Why Hillary Clinton Should Fear Elizabeth Warren
January 22, 2015 · 12:04 PM EST
If Hillary Rodham Clinton does not run for president in 2016, I’d certainly put my money on Sen. Elizabeth Warren for the Democratic nomination. And I think Warren might be able to give Clinton a run for her money if the freshman senator would challenge the former secretary of State.
No point in speculating about a Warren candidacy anymore, you think? Yes, the Massachusetts Democrat has said that she isn’t running a number of times, most recently in a Fortune interview. Why not simply take her at her word?
Well, on one level, I do. She says she isn’t running, and I believe that is what she believes and intends. She isn’t running now. End of discussion.
But I’ve been following politics far too long to believe every statement made today guarantees behavior a few months down the road. Circumstances change, and politicians change their minds.
Not long ago, Mitt Romney and wife Ann ruled out another White House run in 2016 in no uncertain terms. And yet, the 2012 GOP nominee has changed his mind and is looking seriously at another run.
I recall talking with a staffer of then-Sen. Barack Obama about the very early chatter (shortly after his election to the Senate) that he should run for the Democratic nomination for president in 2008. The staffer laughed at the suggestion, dismissing it out of hand.
Indeed, less than a week after he was elected to the Senate, Obama told “Meet the Press” host Tim Russert he “absolutely” would serve out his full six-year Senate term.
Obama had no intention of running in 2008 until supporters and allies persuaded him that though the timing was not ideal, he might never have a better opportunity to run and win.
It’s pretty simple: Things looked different to the freshman senator in early November 2004 than they did in late October 2006, when he acknowledged on “Meet the Press” he had started to consider the possibility of a run for the White House.
Of course, the window for Warren is closing quickly. Obama acknowledged before the midterms he was at least looking at a White House run, and he announced his candidacy on Feb. 10, 2007. Warren continues to deny any intention to run, and it is already mid-January.
Clinton has plenty of assets in a race for her party’s nomination — access to money, the sense that it’s her turn, experience running a national campaign, a great Democratic name — and Warren doesn’t have the trump card — race — Obama had when he upset the former first lady.
So it would be understandable why Warren might defer to Clinton in 2016.
But while Democrats seem prepared to support the former New York senator, it is Warren who plays best to Democratic sympathies and whose passion is obvious.
It has been almost three years since I wrote a column asserting the media’s preoccupation with the rift in the Republican Party had caused most journalists to ignore the developing divide that was starting to appear in the Democratic Party.
That Democratic divide continues to develop, and though it isn’t as serious as the GOP’s, the general dynamic is the same.
There’s an element of the Democratic Party which believes its leaders have been too willing to compromise with Republicans, too close to corporate America and too hesitant (and scared) about pushing an unapologetically progressive agenda.
They have watched the tea party help pull the GOP to the right, and they figure, not unreasonably, that a force on the left of the Democratic Party could pull Democratic candidates to the left.
Republicans, of course, think this is nuts.
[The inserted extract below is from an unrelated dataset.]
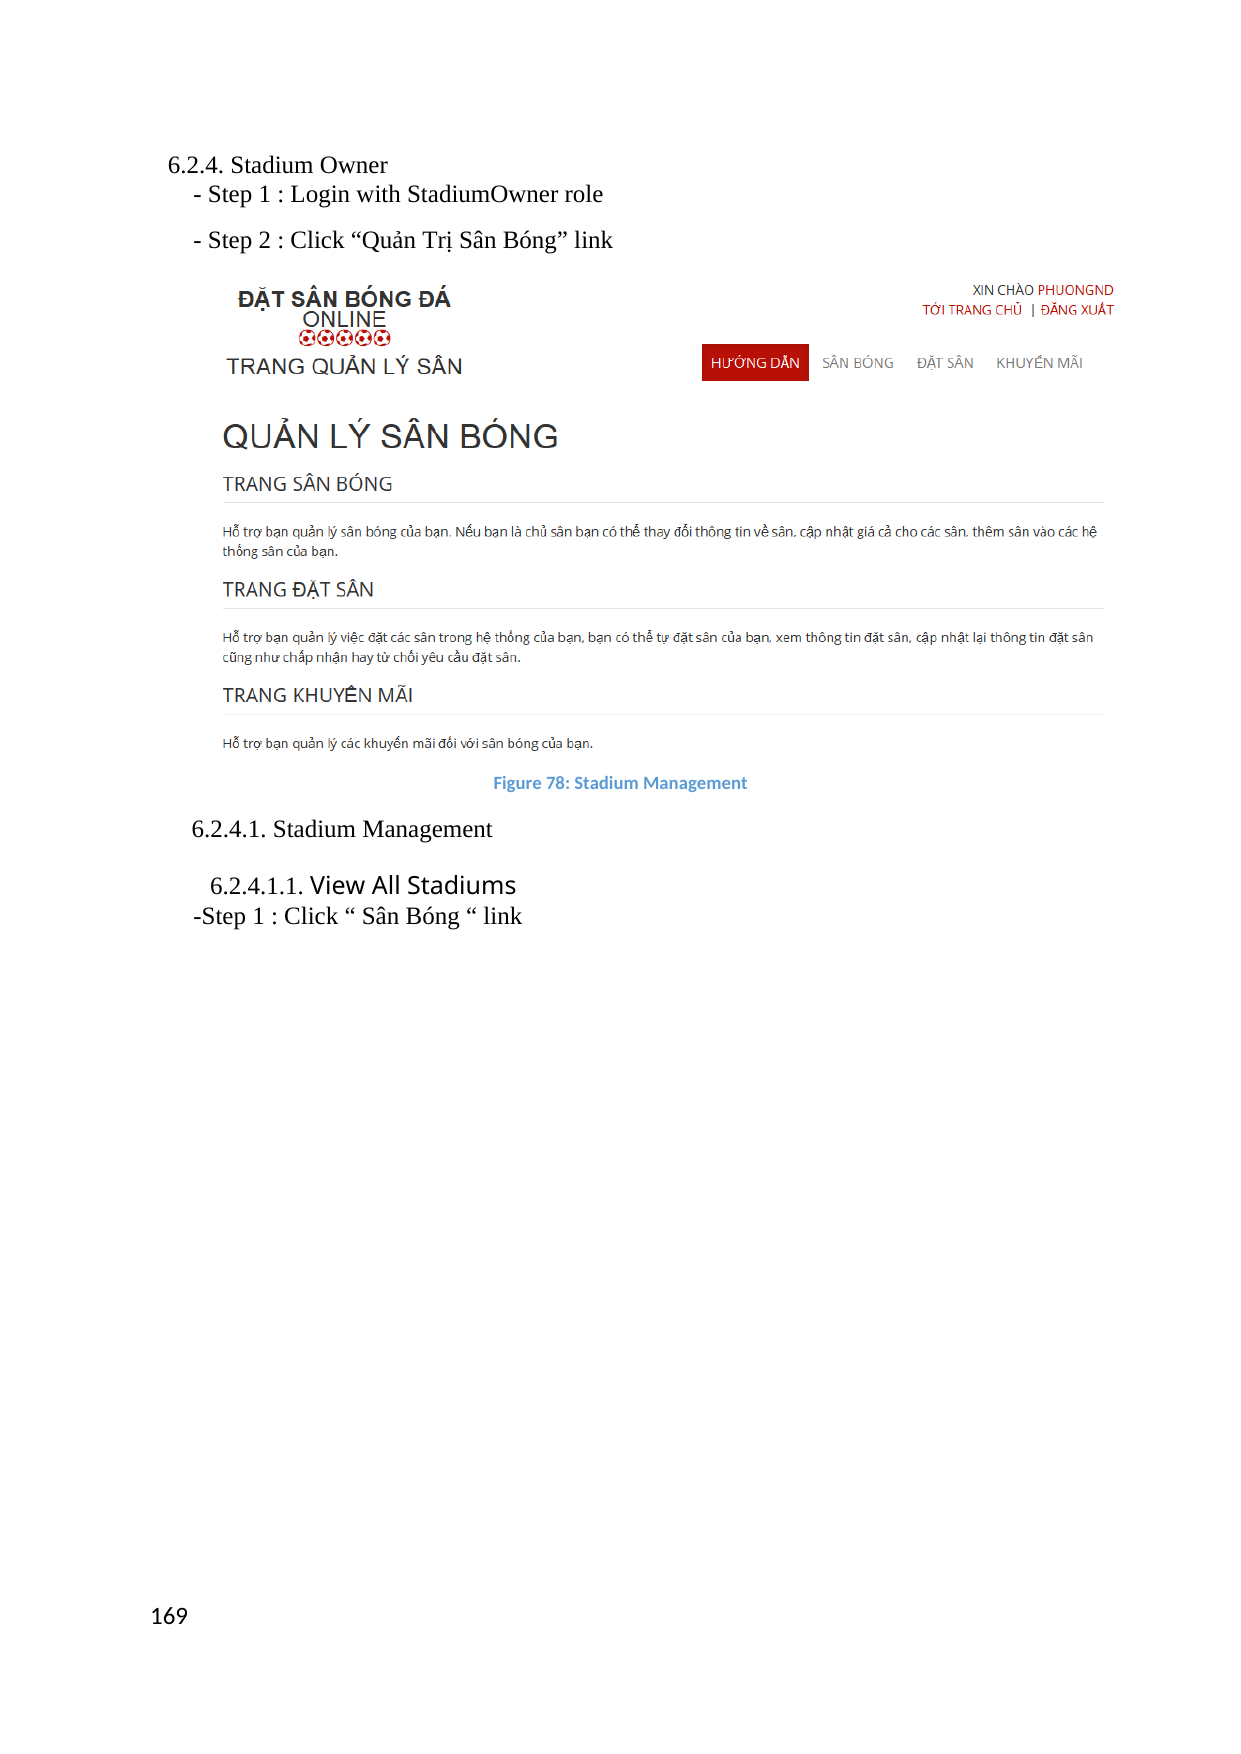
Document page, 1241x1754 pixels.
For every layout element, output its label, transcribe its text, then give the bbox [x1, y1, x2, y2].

They already think Democrats, including the president, have moved too far left, and they see the results of the 2014 midterms as evidence of that.
But that Republican reaction largely mirrors the Democratic view of the GOP rift over the past few years. To Democrats, the idea that Republicans such as Senate Majority Leader Mitch McConnell and Speaker John A. Boehner haven’t been conservative enough is sheer lunacy.
Warren reflects the views of most in her party who distrust anyone in corporate America and want to give voice to the less affluent. She comes across as extremely genuine and caring.
Clinton says the right words and certainly generates enthusiasm among some in her party, but she can’t match Warren’s charisma, intensity or passion.
Warren would start well behind Clinton in a race for the Democratic nomination. And it’s certainly possible, even likely, that the Massachusetts Democrat couldn’t overtake Clinton. After all, the former secretary of State would not sit idly by and allow Warren to define herself as the champion of America’s working class and Clinton as merely a pawn of Wall Street.
But for many in the party, Clinton seems to represent the past, while Warren represents the future. That’s a potentially powerful contrast in Democratic primaries.